Alport syndrome (AS) is a hereditary kidney disease with no curative treatment, which characterized by hematuria, proteinuria, and progressive kidney failure. Podocyte injury has been observed in AS, whereases, the mechanism is still unclear. Reported studies showed the expression level of secreted protein acidic and rich in cysteine (SPARC) correlated with podocyte injury in chronic kidney diseases, yet its mechanism still unknown. Especially, its role in AS-related podocyte injury is unclear. Therefore, the kidney of Col4a3-/- AS mice was used to detect SPARC expression, location, and podocyte injury, and mouse podocyte cell line (MPC5) was used to explore the mechanism of SPARC-induced podocyte injury.

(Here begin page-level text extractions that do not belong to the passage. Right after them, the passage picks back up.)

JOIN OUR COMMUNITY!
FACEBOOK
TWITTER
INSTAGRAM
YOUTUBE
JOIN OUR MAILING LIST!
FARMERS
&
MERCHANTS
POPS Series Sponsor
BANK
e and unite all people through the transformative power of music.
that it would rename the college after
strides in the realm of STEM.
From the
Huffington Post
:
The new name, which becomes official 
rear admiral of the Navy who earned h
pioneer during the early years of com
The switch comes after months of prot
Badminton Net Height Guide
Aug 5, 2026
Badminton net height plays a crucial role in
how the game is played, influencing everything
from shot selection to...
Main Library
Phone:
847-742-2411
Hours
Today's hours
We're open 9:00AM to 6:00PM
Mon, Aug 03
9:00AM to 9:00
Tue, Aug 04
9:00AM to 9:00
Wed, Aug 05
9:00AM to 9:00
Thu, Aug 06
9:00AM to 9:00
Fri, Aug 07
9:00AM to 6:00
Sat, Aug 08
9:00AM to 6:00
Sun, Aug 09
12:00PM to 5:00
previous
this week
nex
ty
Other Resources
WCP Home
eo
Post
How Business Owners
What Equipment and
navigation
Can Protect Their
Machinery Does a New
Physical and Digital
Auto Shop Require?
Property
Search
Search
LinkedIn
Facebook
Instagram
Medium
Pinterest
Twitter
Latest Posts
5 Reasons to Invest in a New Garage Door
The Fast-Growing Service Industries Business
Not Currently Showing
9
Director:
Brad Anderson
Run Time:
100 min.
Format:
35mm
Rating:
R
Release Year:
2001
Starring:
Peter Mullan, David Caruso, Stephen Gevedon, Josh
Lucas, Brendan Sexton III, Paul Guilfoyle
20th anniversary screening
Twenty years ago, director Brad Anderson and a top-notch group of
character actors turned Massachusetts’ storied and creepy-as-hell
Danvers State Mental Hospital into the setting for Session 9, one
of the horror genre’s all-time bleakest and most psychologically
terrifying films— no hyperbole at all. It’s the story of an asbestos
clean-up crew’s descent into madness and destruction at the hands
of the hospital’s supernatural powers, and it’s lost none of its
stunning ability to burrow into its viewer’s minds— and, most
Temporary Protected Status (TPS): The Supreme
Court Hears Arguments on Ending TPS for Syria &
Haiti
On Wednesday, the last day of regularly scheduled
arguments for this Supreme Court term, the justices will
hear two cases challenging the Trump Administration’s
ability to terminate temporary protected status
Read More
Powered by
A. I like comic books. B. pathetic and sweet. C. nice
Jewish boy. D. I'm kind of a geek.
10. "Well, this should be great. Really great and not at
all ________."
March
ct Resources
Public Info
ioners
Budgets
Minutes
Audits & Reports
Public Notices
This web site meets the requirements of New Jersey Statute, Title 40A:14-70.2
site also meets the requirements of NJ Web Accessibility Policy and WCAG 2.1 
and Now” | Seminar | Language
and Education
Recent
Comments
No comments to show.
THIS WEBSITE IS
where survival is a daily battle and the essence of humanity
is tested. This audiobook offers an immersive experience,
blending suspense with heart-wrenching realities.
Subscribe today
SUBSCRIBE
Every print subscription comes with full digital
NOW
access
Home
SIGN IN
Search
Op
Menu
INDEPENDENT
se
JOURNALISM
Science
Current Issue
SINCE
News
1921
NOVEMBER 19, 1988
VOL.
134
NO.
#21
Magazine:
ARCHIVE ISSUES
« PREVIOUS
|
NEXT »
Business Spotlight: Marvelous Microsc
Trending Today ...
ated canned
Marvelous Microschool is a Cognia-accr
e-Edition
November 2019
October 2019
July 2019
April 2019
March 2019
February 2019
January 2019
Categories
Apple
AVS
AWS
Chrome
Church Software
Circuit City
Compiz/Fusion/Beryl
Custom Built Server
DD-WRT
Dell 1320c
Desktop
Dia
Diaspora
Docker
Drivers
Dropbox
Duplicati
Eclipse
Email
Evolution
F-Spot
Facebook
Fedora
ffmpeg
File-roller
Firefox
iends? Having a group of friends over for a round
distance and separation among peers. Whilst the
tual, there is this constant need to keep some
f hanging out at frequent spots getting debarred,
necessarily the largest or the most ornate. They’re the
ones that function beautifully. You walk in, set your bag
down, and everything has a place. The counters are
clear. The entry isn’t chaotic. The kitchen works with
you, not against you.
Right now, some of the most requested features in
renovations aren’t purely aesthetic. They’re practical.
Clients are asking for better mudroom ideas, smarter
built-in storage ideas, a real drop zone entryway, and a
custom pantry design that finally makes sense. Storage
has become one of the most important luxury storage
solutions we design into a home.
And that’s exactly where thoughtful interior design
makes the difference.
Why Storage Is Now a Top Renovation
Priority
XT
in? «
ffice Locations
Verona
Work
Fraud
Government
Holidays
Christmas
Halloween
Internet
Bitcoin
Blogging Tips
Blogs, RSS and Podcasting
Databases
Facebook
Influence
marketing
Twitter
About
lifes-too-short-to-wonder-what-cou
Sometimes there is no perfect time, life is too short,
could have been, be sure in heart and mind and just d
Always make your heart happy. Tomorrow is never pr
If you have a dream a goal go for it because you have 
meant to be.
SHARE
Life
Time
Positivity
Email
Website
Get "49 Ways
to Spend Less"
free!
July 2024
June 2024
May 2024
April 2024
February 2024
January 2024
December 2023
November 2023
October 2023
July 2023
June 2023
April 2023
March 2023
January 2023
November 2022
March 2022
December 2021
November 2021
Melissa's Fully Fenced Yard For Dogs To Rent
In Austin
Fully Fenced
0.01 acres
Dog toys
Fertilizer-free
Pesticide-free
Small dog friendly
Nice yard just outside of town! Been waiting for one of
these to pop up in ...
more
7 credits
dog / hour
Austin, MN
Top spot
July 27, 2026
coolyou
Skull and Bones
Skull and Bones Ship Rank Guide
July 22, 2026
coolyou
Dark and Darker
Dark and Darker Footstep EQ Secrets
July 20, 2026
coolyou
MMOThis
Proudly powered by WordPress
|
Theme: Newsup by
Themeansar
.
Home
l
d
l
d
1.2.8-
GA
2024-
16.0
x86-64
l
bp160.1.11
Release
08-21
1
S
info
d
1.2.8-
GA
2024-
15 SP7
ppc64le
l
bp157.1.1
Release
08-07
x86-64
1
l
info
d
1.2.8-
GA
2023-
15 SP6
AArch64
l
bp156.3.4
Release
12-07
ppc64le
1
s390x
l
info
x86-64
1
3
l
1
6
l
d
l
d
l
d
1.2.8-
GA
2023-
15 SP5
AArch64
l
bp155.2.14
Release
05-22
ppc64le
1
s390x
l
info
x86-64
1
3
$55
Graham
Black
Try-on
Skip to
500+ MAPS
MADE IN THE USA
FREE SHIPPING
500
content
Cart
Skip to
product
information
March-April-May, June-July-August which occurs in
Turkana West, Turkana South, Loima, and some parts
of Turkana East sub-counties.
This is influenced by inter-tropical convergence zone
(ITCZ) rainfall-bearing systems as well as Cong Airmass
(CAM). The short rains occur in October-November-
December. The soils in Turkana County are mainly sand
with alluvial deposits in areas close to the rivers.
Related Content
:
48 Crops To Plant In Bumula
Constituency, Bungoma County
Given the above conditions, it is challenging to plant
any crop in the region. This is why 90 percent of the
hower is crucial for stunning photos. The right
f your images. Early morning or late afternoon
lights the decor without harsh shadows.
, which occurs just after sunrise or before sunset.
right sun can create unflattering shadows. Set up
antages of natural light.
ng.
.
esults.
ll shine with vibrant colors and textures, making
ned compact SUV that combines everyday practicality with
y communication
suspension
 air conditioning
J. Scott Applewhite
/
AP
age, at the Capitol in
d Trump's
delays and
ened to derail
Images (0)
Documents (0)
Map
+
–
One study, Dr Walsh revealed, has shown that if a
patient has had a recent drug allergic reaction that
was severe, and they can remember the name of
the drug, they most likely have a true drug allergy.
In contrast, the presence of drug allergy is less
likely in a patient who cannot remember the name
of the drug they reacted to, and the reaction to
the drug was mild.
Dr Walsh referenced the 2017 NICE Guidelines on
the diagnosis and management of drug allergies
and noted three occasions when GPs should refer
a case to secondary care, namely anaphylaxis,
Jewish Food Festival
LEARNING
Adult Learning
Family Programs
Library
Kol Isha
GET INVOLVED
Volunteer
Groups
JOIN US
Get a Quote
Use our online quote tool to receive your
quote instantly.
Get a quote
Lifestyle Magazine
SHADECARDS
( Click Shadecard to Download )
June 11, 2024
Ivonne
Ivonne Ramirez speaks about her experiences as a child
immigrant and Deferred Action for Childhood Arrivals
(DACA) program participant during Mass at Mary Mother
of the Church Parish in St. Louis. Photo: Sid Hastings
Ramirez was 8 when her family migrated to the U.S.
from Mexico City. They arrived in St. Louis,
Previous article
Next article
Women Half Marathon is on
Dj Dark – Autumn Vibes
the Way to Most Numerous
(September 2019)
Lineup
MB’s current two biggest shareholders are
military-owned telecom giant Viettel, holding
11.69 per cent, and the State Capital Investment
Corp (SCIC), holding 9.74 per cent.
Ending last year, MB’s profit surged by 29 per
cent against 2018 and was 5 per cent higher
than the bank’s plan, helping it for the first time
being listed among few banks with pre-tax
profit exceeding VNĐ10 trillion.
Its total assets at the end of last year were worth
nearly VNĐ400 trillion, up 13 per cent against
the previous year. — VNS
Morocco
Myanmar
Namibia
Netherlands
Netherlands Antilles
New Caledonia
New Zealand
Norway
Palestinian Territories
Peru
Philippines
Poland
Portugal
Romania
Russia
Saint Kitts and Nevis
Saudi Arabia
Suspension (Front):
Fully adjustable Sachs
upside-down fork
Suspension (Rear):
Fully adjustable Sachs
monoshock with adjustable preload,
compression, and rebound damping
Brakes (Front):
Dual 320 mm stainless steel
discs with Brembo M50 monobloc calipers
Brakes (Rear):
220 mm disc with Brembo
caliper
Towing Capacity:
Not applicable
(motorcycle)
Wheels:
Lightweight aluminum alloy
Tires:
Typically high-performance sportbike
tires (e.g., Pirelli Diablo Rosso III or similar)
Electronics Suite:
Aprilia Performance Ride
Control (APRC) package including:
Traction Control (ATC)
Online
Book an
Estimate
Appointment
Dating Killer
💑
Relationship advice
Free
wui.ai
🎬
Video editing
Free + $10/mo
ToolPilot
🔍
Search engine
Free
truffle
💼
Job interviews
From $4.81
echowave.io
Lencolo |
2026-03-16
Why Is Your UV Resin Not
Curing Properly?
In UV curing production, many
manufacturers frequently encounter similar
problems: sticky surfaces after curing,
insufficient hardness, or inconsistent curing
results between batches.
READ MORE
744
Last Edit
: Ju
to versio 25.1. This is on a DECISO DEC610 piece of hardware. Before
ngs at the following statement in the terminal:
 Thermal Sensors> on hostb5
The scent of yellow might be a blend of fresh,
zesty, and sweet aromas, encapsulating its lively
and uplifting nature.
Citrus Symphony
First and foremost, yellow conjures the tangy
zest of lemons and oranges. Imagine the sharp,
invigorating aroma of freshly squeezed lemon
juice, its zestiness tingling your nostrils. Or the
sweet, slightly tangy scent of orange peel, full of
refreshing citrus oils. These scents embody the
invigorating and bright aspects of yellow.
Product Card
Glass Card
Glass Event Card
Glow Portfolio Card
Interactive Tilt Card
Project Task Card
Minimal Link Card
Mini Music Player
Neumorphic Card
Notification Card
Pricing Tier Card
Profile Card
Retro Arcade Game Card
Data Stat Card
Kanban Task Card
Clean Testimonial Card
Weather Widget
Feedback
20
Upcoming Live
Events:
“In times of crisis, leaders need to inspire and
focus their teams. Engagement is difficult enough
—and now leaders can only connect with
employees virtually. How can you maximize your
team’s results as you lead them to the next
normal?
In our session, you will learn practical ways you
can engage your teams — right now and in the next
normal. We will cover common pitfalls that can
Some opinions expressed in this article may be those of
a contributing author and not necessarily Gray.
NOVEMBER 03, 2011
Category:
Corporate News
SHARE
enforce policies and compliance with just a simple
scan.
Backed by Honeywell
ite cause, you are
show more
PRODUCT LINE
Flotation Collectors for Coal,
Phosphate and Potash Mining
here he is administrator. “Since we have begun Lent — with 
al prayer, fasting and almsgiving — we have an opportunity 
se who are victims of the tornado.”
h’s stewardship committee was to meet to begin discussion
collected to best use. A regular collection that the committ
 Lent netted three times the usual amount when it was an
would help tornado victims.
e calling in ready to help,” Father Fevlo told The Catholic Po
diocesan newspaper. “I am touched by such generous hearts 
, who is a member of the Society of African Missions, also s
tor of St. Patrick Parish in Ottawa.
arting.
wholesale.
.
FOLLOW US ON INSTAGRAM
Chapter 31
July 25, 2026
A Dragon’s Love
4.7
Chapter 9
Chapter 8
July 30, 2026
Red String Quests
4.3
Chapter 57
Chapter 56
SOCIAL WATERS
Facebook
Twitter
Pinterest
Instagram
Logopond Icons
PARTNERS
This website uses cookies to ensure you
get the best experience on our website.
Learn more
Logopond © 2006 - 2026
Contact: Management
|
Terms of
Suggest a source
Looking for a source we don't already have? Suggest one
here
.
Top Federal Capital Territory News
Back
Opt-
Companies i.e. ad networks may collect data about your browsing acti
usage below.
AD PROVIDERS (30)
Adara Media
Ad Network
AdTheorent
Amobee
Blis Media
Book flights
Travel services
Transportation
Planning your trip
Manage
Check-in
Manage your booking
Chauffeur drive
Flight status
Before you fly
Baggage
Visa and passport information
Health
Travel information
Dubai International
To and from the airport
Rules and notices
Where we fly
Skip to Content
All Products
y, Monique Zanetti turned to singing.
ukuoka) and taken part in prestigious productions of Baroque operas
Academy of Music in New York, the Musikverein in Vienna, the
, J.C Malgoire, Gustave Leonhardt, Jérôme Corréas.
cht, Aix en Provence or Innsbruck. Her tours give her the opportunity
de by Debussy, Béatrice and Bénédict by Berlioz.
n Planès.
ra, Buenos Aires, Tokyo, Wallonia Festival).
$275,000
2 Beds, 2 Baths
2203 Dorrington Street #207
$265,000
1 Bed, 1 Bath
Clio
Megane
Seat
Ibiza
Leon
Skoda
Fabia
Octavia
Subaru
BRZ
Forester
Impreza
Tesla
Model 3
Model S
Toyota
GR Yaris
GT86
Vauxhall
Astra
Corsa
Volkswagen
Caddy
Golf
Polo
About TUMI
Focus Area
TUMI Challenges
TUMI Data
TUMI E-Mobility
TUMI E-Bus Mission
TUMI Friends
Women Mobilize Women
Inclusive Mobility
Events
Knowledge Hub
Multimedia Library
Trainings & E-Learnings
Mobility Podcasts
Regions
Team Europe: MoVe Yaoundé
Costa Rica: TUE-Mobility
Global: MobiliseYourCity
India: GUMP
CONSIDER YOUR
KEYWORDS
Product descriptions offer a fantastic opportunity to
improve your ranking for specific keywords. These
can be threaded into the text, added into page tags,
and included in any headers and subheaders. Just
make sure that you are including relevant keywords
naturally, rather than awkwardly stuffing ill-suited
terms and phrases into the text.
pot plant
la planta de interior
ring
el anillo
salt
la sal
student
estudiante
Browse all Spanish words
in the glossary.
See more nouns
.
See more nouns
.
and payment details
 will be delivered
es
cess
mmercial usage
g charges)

Besides, SPARC expression in both urine and kidney samples from AS patients were analyzed. The results showed, SPARC upregulated and located in podocytes were detected in Col4a3-/- AS mice, and increased inflammatory cytokines, impaired podocyte structure and function were identified in SPARC-overexpression MPC5, importantly, knockdown adhesion G protein-coupled receptor B1 (ADGRB1) exerted a protective effect. In AS patients, urinary increased level of SPARC was detected, SPARC deposition in glomeruli of kidney sections was identified. Our findings identified SPARC as a key mediator of podocyte injury in AS, with ADGRB1 acting as its downstream effector. Overall design: RNA-seq profiling of wild type mouse podocyte cell line (MPC5) and transfected SPARC-overexpression plasmid (SPARCoe) MPC5 at 24 hours after transfection.